--- Metin bölümü ---
----------------------------------------

Cümlelerim yazarken bunları çaresizce kıvranıyor, içlerinde hissettiğim beğenmeyenlerin dünde kalan özrü hala beklerken, insanlardan hala özür yerine hırslarını kusarak dünyanın üzerine kusuyorlar. Âlemlerin Rabbi güzelliği seriyor önümüze anınıza zamanınıza serpin diyerek, lakin gel gör ki kendini bilmez insanlar boş sayfaya kanla doldurmanın kanla yazmanın peşinde elbet bir ömür bunun acısını hissetmeseler de, ölümden sonra şoka girerek sonsuz azapla-Aman Allah’ım sen uzak eyleyesin Rahmetinle- ne olduğum hayatını nasıl heba ettiğini bilmediği anda o an bilecek parçalanacak fayda etmeyecek. İşte insan dünyevi değerleri iyiliğin ve güzelliğin pabucunu dama arttıran… Yazarken gerginim üzüntülüyüm fark ettirmek onlar için çare değilken gerginim kendimle baş başa kaldığımda anlatamadığım, anlatınca anlamadıkları için, Rabbim yardımcımız olsun. İşte bu gerçeği ile kolay kolay unutamadan faydalı olmadan bir yerlere varamayacağımızın gerçeği beni üzüyor.

Gerçekler çok acı ve bir hakikat kadar aşikâr iken görünmemesi bilinmemesi fark edilmesi çok ama çok acı ve sancılı, bunu ancak hisseden bilir.

Gerçek dışı değil bu anlatamamak gerçekler izah edememenin saplantısı kör kuyusu, ben üzülüyorum bunu ifade ederek anlatacak cümleleri bulamıyorum rahat edemiyorum. Çevremiz de bunca güzelliğe rağmen onların görmediği ve duymadığı ne varsa beni bir şekilde ağlatıyor ah bir vakıf olabilsek cümleten.

 Sahi biz gerçek miyiz bunca haddimizi bilmememize görmememize yıkmamıza kan akıtmamıza rağmen!

Yazdıklarım sancılarımın yansıyan iz düşümü,  sakın demeyin hayal gücünün kapıya koyduğu sefil bir benlik demeyin! 

İşte içimdeki masum çocukluğum dünden gülümserken bana, güne geceye ne de olsa bölünmüş binlerce kez yalan karışmış gerekçelerin içine hayallerine Rabbim bir gülümseme serper üzülme, sabırla bekle derken, gülümsüyorum masum çocukluğuma gün aşırı.

----------------------------------------

--- Kısa talimat 1 ---
Kayıtlarda "amplifier" sözcüğünün geçtiği satırların hepsini değiştirmeden toplar mısın?
Metin ile kayıtların birbiriyle hiçbir bağı yoktur.

--- Kayıtlı girdiler ---
----------------------------------------

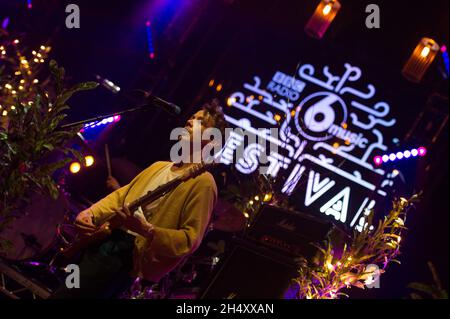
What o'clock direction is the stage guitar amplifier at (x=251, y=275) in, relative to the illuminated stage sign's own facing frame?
The stage guitar amplifier is roughly at 12 o'clock from the illuminated stage sign.

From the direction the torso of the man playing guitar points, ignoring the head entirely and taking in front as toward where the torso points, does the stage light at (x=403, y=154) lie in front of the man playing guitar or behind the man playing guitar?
behind

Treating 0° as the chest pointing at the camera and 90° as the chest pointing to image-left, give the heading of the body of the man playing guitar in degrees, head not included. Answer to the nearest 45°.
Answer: approximately 45°

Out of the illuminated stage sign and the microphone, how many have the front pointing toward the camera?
1

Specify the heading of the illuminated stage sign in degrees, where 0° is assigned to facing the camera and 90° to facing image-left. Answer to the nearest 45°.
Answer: approximately 0°

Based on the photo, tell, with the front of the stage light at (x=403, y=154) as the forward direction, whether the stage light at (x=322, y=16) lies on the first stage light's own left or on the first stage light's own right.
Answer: on the first stage light's own right

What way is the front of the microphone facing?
to the viewer's right

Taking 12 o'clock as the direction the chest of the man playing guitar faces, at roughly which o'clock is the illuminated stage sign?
The illuminated stage sign is roughly at 5 o'clock from the man playing guitar.
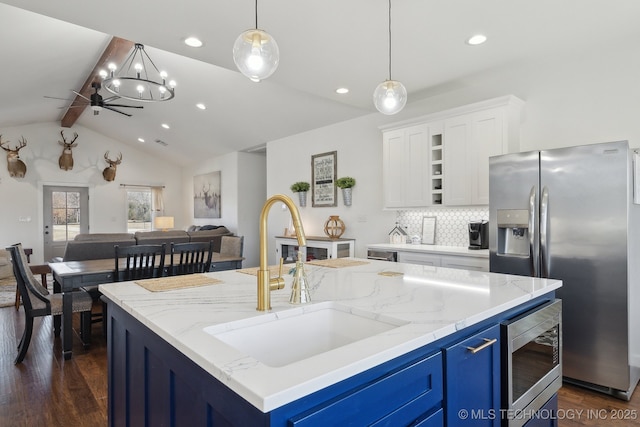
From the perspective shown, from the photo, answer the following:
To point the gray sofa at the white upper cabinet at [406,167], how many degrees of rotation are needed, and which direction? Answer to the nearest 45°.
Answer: approximately 135° to its right

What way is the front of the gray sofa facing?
away from the camera

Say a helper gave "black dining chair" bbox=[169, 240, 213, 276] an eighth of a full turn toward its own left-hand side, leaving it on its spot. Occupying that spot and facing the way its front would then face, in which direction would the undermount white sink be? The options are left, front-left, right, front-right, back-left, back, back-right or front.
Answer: back-left

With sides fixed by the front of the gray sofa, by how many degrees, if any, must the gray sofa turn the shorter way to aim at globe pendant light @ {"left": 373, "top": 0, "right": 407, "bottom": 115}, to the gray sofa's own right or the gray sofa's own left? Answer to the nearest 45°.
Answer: approximately 135° to the gray sofa's own right

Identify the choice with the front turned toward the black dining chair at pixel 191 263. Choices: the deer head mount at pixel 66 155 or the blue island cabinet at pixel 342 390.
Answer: the deer head mount

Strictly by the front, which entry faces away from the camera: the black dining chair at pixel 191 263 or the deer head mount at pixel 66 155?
the black dining chair

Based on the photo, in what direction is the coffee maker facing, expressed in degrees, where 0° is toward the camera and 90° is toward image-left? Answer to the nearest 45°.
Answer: approximately 45°

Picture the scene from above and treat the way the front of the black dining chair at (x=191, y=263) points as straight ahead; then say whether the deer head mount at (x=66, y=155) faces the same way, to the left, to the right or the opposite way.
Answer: the opposite way

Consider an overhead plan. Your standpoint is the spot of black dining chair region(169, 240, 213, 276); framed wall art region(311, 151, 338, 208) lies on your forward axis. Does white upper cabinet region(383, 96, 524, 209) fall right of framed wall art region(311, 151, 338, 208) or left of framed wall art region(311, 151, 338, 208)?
right

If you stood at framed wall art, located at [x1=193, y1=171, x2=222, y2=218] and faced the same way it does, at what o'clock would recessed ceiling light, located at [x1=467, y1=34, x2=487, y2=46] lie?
The recessed ceiling light is roughly at 10 o'clock from the framed wall art.

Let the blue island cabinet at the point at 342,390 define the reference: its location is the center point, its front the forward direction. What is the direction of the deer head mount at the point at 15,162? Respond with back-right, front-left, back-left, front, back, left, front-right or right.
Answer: back

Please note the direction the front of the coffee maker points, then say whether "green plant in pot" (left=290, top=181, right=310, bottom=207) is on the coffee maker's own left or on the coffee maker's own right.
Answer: on the coffee maker's own right
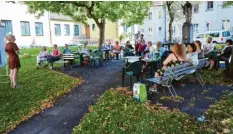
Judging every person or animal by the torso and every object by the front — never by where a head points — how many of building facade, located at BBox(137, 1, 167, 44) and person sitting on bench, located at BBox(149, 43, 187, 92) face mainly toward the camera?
1

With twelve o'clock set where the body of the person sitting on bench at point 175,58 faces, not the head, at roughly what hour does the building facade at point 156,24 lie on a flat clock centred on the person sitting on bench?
The building facade is roughly at 3 o'clock from the person sitting on bench.

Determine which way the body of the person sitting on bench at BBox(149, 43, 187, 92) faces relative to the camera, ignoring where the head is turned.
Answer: to the viewer's left

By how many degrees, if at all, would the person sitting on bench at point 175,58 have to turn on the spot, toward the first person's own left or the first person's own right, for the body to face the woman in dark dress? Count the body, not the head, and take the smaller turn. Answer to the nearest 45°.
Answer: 0° — they already face them

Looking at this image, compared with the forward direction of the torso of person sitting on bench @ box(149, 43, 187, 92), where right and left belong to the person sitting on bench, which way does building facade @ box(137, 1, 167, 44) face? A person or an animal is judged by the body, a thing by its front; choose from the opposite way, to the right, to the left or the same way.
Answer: to the left

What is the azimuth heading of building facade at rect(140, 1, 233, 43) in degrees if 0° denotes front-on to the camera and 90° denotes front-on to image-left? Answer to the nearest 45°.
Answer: approximately 0°

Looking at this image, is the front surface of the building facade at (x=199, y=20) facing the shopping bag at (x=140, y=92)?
yes

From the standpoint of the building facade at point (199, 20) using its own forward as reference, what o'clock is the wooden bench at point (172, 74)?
The wooden bench is roughly at 12 o'clock from the building facade.

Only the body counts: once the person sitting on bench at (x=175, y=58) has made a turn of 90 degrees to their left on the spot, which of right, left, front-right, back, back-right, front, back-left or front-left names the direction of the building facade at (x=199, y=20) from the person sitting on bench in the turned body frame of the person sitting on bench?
back
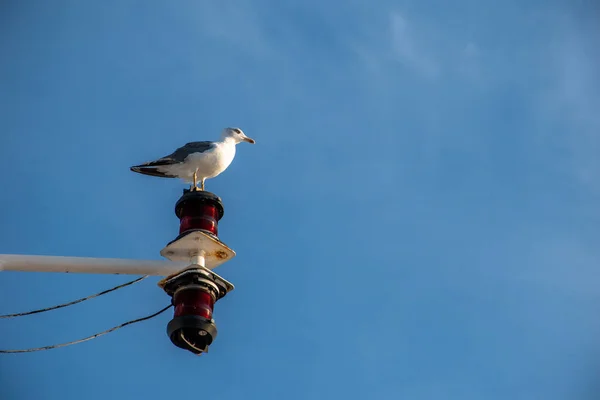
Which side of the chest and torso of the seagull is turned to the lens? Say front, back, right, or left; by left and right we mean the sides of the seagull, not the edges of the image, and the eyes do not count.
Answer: right
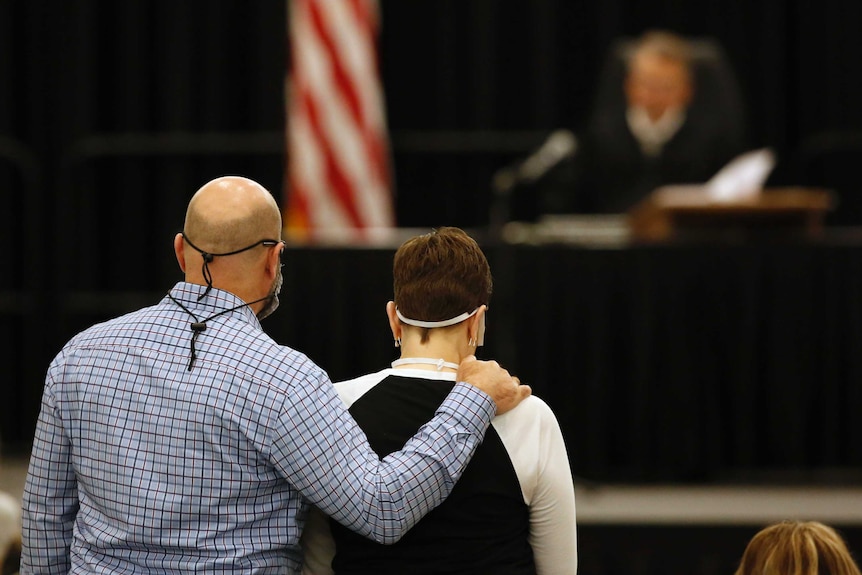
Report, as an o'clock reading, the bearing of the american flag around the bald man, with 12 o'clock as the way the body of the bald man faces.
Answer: The american flag is roughly at 12 o'clock from the bald man.

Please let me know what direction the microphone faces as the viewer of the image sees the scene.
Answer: facing to the right of the viewer

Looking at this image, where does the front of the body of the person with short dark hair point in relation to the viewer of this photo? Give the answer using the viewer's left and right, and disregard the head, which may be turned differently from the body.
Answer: facing away from the viewer

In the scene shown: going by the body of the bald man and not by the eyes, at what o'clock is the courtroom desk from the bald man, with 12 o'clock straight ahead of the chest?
The courtroom desk is roughly at 1 o'clock from the bald man.

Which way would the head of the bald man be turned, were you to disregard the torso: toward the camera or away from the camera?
away from the camera
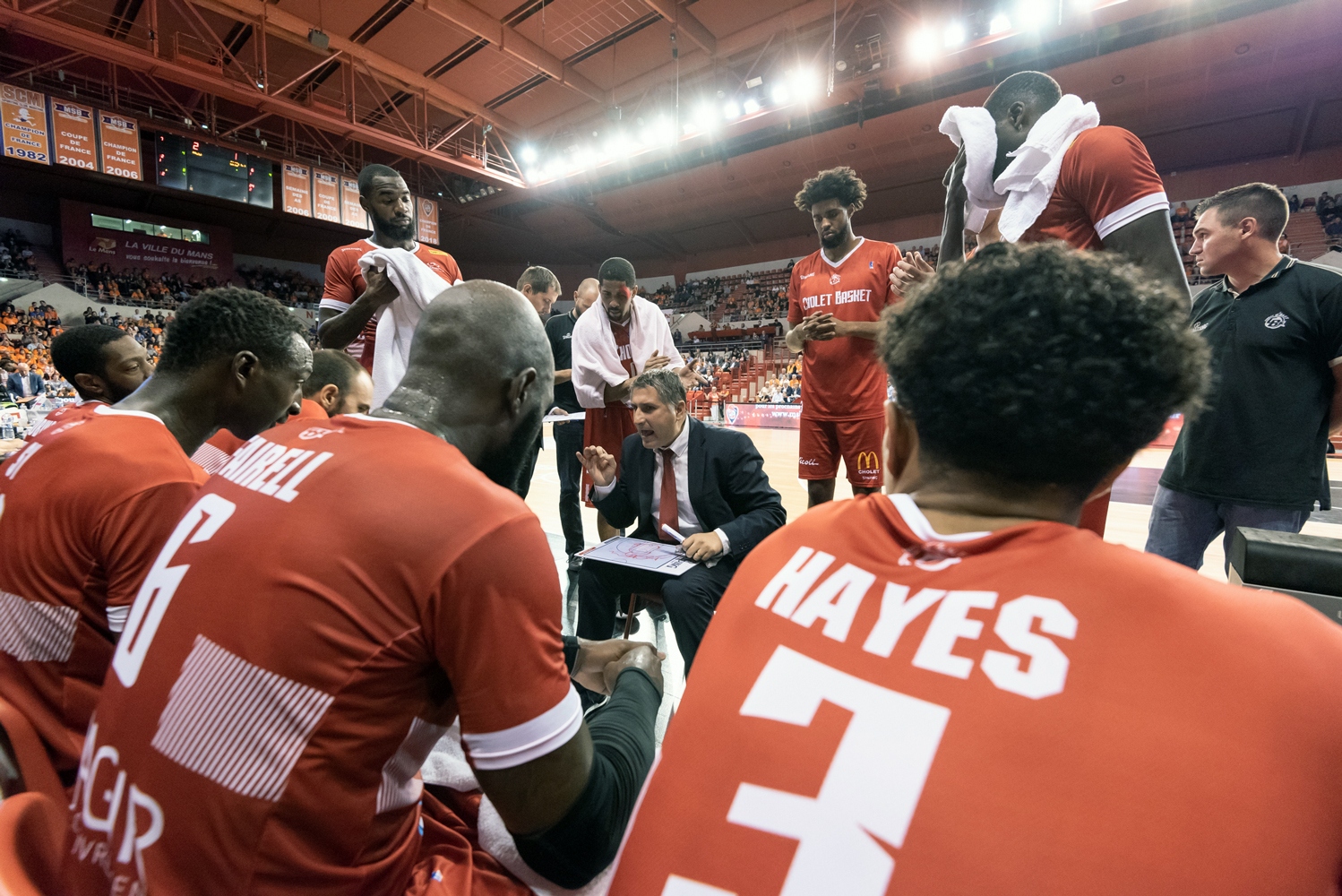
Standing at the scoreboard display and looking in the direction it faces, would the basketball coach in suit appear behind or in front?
in front

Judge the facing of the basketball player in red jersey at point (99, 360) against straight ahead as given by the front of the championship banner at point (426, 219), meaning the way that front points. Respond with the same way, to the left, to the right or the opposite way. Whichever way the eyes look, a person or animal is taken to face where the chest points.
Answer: to the left

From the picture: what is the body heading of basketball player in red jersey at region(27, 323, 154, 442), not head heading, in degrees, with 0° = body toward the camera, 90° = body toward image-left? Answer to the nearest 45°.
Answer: approximately 270°

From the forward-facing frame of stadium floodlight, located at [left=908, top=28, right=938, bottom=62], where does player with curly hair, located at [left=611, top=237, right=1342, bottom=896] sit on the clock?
The player with curly hair is roughly at 12 o'clock from the stadium floodlight.

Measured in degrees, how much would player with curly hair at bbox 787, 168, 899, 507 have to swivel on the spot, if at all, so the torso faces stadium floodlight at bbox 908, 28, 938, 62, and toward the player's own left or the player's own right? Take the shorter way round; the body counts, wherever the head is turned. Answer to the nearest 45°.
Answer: approximately 180°

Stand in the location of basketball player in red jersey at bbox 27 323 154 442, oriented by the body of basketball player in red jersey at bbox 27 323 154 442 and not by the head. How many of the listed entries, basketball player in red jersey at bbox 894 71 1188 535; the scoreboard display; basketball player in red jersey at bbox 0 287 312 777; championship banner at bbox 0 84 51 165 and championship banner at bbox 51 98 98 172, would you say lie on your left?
3

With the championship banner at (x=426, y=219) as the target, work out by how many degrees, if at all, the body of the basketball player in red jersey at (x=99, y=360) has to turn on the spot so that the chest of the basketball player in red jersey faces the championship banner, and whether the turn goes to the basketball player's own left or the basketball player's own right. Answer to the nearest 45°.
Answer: approximately 45° to the basketball player's own left

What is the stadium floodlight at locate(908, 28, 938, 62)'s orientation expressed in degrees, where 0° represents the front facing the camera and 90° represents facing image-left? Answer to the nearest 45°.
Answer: approximately 0°

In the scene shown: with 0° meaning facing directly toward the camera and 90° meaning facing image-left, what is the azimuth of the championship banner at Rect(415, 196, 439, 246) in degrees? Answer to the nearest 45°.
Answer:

----------------------------------------

--- Kısa talimat 2 ---
Metnin "Gerçekler çok acı" ile başlayıp "bir benlik demeyin!" ile biten kısmını aynen yeniden verir misin?

--- Görev yanıtı 1 ---
What o'clock direction is the stage guitar amplifier at (x=251, y=275) in, relative to the illuminated stage sign's own facing frame?
The stage guitar amplifier is roughly at 12 o'clock from the illuminated stage sign.

--- Görev yanıtı 2 ---
Gerçekler çok acı ve bir hakikat kadar aşikâr iken görünmemesi bilinmemesi fark edilmesi çok ama çok acı ve sancılı, bunu ancak hisseden bilir.

Gerçek dışı değil bu anlatamamak gerçekler izah edememenin saplantısı kör kuyusu, ben üzülüyorum bunu ifade ederek anlatacak cümleleri bulamıyorum rahat edemiyorum. Çevremiz de bunca güzelliğe rağmen onların görmediği ve duymadığı ne varsa beni bir şekilde ağlatıyor ah bir vakıf olabilsek cümleten.

 Sahi biz gerçek miyiz bunca haddimizi bilmememize görmememize yıkmamıza kan akıtmamıza rağmen!

Yazdıklarım sancılarımın yansıyan iz düşümü,  sakın demeyin hayal gücünün kapıya koyduğu sefil bir benlik demeyin!